British Women Pilots’ Association pays tribute to Freydis Sharland, founder chairman and distinguished World War 2 Spitfire pilot in Air Transport Auxiliary
Pauline Vahey, Chairman of the British Women Pilots’ Association has paid tribute to Freydis Sharland, who died at the age of 94 on 24 May
“Freydis Sharland was the first chairman of the British Women Pilots Association when it was established in 1955 and she has maintained close links with us ever since. She will be sadly missed.
“She was an inspiration to all women pilots, a brave and fearless aviator, who distinguished herself in the World War 2 Air Transport Auxiliary (ATA), flying every class of aircraft except four engine bombers. After the war she continued her support for women in aviation.”
Freydis had learned to fly at Cambridge before the war, but had a total flying experience of only 26 hours and 10 minutes when she joined ATA in 17 February 1943. By the time she left ATA at the end of October 1945 she had flown 607 hours and 25 minutes in ATA service, had flown 38 different types from a Lysander to a Wellington (and everything in between). Being based at Hamble, Spitfires were her bread and butter, and she ferried 110 Spitfires. In 1953 she delivered a plane on her own to Pakistan as a freelance commercial pilot.

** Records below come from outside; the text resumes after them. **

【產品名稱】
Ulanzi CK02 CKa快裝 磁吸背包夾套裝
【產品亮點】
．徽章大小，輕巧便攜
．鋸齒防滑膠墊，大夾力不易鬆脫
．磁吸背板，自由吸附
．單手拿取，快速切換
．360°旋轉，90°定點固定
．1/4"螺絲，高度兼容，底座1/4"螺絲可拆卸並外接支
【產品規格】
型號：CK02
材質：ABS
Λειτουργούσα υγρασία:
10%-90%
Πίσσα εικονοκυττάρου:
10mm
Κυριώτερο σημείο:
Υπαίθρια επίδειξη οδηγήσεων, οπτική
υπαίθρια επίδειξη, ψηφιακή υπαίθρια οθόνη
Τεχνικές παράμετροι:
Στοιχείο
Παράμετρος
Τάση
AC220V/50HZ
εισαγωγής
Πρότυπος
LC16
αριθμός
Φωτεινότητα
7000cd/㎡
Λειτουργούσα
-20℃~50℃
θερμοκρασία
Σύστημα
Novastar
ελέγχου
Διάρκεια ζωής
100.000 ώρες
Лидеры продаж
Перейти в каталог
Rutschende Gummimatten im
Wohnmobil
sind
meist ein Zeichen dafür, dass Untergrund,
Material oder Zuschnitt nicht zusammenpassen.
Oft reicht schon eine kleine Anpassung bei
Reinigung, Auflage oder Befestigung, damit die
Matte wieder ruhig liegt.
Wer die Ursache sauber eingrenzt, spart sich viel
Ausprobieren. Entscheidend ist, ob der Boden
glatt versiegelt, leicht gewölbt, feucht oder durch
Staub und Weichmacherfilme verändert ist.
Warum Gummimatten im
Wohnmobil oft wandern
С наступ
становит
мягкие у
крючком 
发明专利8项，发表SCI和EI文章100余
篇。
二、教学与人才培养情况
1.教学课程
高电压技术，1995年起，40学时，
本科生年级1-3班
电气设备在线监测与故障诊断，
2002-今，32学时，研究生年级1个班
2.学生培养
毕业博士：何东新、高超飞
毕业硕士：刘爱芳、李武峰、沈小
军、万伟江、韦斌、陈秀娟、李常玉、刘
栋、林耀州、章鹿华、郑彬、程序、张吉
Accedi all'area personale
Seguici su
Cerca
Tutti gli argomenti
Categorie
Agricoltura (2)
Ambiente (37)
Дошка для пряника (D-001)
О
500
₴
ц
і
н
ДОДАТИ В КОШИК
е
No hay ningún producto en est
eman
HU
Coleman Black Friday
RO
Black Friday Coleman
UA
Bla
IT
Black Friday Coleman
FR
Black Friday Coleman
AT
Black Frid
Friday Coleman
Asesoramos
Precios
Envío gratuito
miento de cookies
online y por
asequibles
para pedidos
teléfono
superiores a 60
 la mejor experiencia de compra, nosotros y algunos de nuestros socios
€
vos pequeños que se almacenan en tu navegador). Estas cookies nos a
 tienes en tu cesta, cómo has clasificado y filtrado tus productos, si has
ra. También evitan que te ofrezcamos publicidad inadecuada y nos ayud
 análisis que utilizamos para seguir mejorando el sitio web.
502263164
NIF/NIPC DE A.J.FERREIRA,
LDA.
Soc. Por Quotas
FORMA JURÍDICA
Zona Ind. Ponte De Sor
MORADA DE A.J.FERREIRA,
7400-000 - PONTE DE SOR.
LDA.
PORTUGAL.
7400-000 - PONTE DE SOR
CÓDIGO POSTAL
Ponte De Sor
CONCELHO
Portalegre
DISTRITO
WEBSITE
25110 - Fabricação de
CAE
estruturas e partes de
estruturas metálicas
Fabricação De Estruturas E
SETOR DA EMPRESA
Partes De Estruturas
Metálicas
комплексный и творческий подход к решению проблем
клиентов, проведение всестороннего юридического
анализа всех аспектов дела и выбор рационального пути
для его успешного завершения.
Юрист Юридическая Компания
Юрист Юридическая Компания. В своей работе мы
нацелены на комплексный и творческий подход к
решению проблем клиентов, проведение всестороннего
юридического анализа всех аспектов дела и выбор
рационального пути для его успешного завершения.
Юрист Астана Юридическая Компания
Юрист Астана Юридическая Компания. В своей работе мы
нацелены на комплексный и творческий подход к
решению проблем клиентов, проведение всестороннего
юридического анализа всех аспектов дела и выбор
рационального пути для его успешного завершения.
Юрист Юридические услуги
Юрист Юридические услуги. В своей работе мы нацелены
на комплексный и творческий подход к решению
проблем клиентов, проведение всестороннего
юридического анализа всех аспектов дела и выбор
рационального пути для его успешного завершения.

Beyond the ATA years Freydis was a Women’s Junior Air Corps then Girls Venture Corps (GVC) officer for many years then subsequently on the GVC Aviation Panel. Even when retired she continued to support youth flying in the Girls Venture Corps, which until 1982 was the only organisation catering for girls flying. The WJAC / latterly GVC owned a series of aircraft which provide flying experience to its cadets, using its own pilots, such as Freydis and fellow ATA pilot, Diana Barnato. She continued to fly her own microlight until 2000.